### Activity
The goal here is an exact copy of the entries below, without their pictures.

### Given records
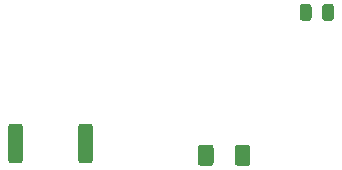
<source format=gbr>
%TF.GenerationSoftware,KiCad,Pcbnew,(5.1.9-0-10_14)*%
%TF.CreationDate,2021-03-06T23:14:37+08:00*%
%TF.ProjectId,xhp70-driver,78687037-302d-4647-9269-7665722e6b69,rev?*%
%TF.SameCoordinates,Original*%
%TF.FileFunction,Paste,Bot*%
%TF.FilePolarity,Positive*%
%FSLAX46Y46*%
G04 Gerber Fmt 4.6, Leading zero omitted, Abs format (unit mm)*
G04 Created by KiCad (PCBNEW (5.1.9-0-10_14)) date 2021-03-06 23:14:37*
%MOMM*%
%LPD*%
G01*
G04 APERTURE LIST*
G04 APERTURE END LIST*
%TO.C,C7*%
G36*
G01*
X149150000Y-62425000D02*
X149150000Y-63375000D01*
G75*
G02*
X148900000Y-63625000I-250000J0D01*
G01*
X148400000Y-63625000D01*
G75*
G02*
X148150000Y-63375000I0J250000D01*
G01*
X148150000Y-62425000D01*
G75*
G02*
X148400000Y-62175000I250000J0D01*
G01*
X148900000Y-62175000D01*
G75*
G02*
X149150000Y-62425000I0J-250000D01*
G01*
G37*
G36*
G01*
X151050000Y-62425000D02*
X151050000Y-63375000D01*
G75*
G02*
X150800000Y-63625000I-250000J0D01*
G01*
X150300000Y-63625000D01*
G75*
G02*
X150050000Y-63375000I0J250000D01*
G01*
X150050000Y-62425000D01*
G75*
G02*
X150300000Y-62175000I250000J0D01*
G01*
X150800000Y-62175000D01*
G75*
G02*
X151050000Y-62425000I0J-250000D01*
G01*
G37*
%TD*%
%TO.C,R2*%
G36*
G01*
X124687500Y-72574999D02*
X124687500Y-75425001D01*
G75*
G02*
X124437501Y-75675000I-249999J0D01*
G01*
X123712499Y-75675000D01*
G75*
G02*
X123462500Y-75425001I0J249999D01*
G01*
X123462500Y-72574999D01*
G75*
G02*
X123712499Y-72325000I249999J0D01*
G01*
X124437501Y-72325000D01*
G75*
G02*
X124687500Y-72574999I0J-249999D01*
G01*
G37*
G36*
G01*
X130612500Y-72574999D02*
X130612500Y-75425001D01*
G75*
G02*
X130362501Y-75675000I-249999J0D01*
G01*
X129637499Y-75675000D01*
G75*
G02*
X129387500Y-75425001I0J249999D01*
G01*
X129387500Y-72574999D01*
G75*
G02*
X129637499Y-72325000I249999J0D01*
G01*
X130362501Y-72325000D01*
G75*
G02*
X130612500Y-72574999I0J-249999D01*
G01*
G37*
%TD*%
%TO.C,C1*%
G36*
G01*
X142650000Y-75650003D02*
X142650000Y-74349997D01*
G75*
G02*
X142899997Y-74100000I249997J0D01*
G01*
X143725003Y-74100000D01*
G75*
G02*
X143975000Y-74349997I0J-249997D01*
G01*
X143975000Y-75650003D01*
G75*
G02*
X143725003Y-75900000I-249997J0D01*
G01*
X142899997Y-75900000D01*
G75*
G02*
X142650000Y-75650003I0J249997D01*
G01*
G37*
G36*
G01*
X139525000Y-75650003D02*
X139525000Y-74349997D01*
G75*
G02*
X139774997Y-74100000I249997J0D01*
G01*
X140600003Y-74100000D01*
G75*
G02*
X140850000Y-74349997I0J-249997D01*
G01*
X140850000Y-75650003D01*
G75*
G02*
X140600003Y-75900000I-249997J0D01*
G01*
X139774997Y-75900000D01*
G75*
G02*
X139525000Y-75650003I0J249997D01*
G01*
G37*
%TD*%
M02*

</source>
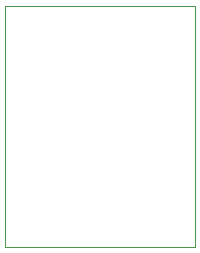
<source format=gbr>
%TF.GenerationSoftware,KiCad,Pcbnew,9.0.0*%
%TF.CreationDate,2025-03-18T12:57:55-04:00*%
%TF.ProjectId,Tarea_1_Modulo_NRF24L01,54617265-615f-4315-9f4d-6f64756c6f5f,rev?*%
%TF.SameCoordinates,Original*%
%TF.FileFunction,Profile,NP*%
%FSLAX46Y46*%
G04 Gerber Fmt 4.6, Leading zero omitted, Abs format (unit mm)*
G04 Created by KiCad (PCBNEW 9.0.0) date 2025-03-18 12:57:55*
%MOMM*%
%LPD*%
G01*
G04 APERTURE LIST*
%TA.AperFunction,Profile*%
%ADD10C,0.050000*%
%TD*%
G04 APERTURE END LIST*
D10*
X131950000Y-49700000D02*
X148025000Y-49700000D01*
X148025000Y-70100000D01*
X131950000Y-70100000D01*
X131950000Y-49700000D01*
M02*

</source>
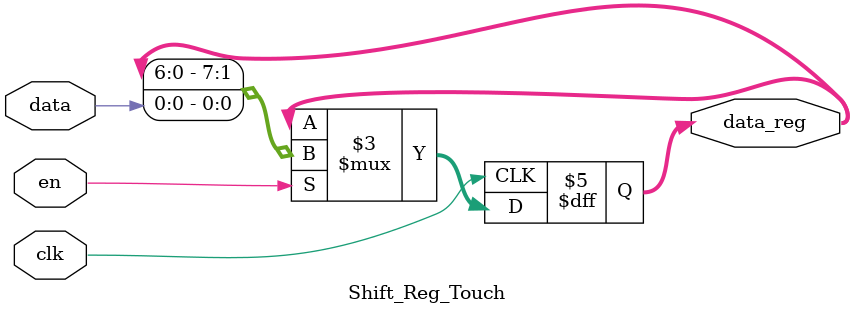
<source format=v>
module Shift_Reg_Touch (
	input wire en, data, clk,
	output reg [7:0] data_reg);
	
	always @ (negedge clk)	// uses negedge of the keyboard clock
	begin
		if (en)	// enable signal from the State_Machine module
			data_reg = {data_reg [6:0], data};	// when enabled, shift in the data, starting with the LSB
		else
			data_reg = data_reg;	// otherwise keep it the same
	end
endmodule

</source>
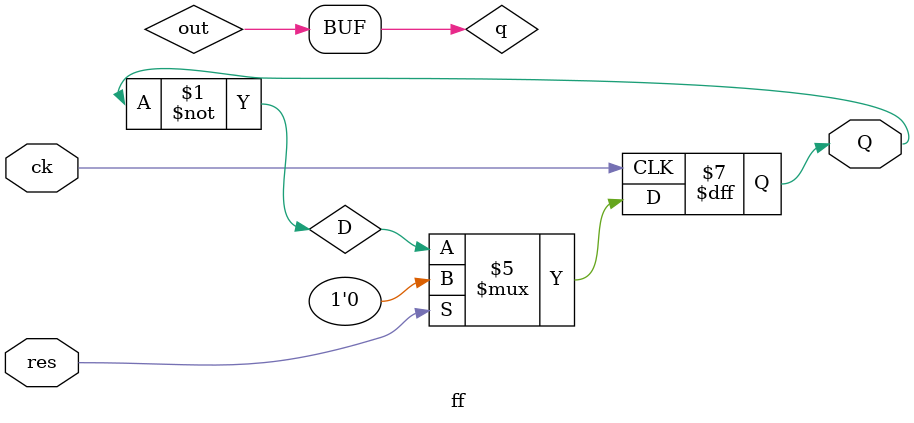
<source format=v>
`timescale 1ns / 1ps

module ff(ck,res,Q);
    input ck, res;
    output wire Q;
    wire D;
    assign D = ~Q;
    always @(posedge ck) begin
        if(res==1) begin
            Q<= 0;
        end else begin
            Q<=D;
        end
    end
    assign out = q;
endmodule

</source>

### Solution to the exercise
<source format=gbr>
%TF.GenerationSoftware,KiCad,Pcbnew,(5.1.9-0-10_14)*%
%TF.CreationDate,2021-03-06T23:14:37+08:00*%
%TF.ProjectId,xhp70-driver,78687037-302d-4647-9269-7665722e6b69,rev?*%
%TF.SameCoordinates,Original*%
%TF.FileFunction,Paste,Bot*%
%TF.FilePolarity,Positive*%
%FSLAX46Y46*%
G04 Gerber Fmt 4.6, Leading zero omitted, Abs format (unit mm)*
G04 Created by KiCad (PCBNEW (5.1.9-0-10_14)) date 2021-03-06 23:14:37*
%MOMM*%
%LPD*%
G01*
G04 APERTURE LIST*
G04 APERTURE END LIST*
%TO.C,C7*%
G36*
G01*
X149150000Y-62425000D02*
X149150000Y-63375000D01*
G75*
G02*
X148900000Y-63625000I-250000J0D01*
G01*
X148400000Y-63625000D01*
G75*
G02*
X148150000Y-63375000I0J250000D01*
G01*
X148150000Y-62425000D01*
G75*
G02*
X148400000Y-62175000I250000J0D01*
G01*
X148900000Y-62175000D01*
G75*
G02*
X149150000Y-62425000I0J-250000D01*
G01*
G37*
G36*
G01*
X151050000Y-62425000D02*
X151050000Y-63375000D01*
G75*
G02*
X150800000Y-63625000I-250000J0D01*
G01*
X150300000Y-63625000D01*
G75*
G02*
X150050000Y-63375000I0J250000D01*
G01*
X150050000Y-62425000D01*
G75*
G02*
X150300000Y-62175000I250000J0D01*
G01*
X150800000Y-62175000D01*
G75*
G02*
X151050000Y-62425000I0J-250000D01*
G01*
G37*
%TD*%
%TO.C,R2*%
G36*
G01*
X124687500Y-72574999D02*
X124687500Y-75425001D01*
G75*
G02*
X124437501Y-75675000I-249999J0D01*
G01*
X123712499Y-75675000D01*
G75*
G02*
X123462500Y-75425001I0J249999D01*
G01*
X123462500Y-72574999D01*
G75*
G02*
X123712499Y-72325000I249999J0D01*
G01*
X124437501Y-72325000D01*
G75*
G02*
X124687500Y-72574999I0J-249999D01*
G01*
G37*
G36*
G01*
X130612500Y-72574999D02*
X130612500Y-75425001D01*
G75*
G02*
X130362501Y-75675000I-249999J0D01*
G01*
X129637499Y-75675000D01*
G75*
G02*
X129387500Y-75425001I0J249999D01*
G01*
X129387500Y-72574999D01*
G75*
G02*
X129637499Y-72325000I249999J0D01*
G01*
X130362501Y-72325000D01*
G75*
G02*
X130612500Y-72574999I0J-249999D01*
G01*
G37*
%TD*%
%TO.C,C1*%
G36*
G01*
X142650000Y-75650003D02*
X142650000Y-74349997D01*
G75*
G02*
X142899997Y-74100000I249997J0D01*
G01*
X143725003Y-74100000D01*
G75*
G02*
X143975000Y-74349997I0J-249997D01*
G01*
X143975000Y-75650003D01*
G75*
G02*
X143725003Y-75900000I-249997J0D01*
G01*
X142899997Y-75900000D01*
G75*
G02*
X142650000Y-75650003I0J249997D01*
G01*
G37*
G36*
G01*
X139525000Y-75650003D02*
X139525000Y-74349997D01*
G75*
G02*
X139774997Y-74100000I249997J0D01*
G01*
X140600003Y-74100000D01*
G75*
G02*
X140850000Y-74349997I0J-249997D01*
G01*
X140850000Y-75650003D01*
G75*
G02*
X140600003Y-75900000I-249997J0D01*
G01*
X139774997Y-75900000D01*
G75*
G02*
X139525000Y-75650003I0J249997D01*
G01*
G37*
%TD*%
M02*

</source>
<source format=gbr>
%TF.GenerationSoftware,KiCad,Pcbnew,9.0.0*%
%TF.CreationDate,2025-03-18T12:57:55-04:00*%
%TF.ProjectId,Tarea_1_Modulo_NRF24L01,54617265-615f-4315-9f4d-6f64756c6f5f,rev?*%
%TF.SameCoordinates,Original*%
%TF.FileFunction,Profile,NP*%
%FSLAX46Y46*%
G04 Gerber Fmt 4.6, Leading zero omitted, Abs format (unit mm)*
G04 Created by KiCad (PCBNEW 9.0.0) date 2025-03-18 12:57:55*
%MOMM*%
%LPD*%
G01*
G04 APERTURE LIST*
%TA.AperFunction,Profile*%
%ADD10C,0.050000*%
%TD*%
G04 APERTURE END LIST*
D10*
X131950000Y-49700000D02*
X148025000Y-49700000D01*
X148025000Y-70100000D01*
X131950000Y-70100000D01*
X131950000Y-49700000D01*
M02*

</source>
<source format=v>
module Shift_Reg_Touch (
	input wire en, data, clk,
	output reg [7:0] data_reg);
	
	always @ (negedge clk)	// uses negedge of the keyboard clock
	begin
		if (en)	// enable signal from the State_Machine module
			data_reg = {data_reg [6:0], data};	// when enabled, shift in the data, starting with the LSB
		else
			data_reg = data_reg;	// otherwise keep it the same
	end
endmodule

</source>
<source format=v>
`timescale 1ns / 1ps

module ff(ck,res,Q);
    input ck, res;
    output wire Q;
    wire D;
    assign D = ~Q;
    always @(posedge ck) begin
        if(res==1) begin
            Q<= 0;
        end else begin
            Q<=D;
        end
    end
    assign out = q;
endmodule

</source>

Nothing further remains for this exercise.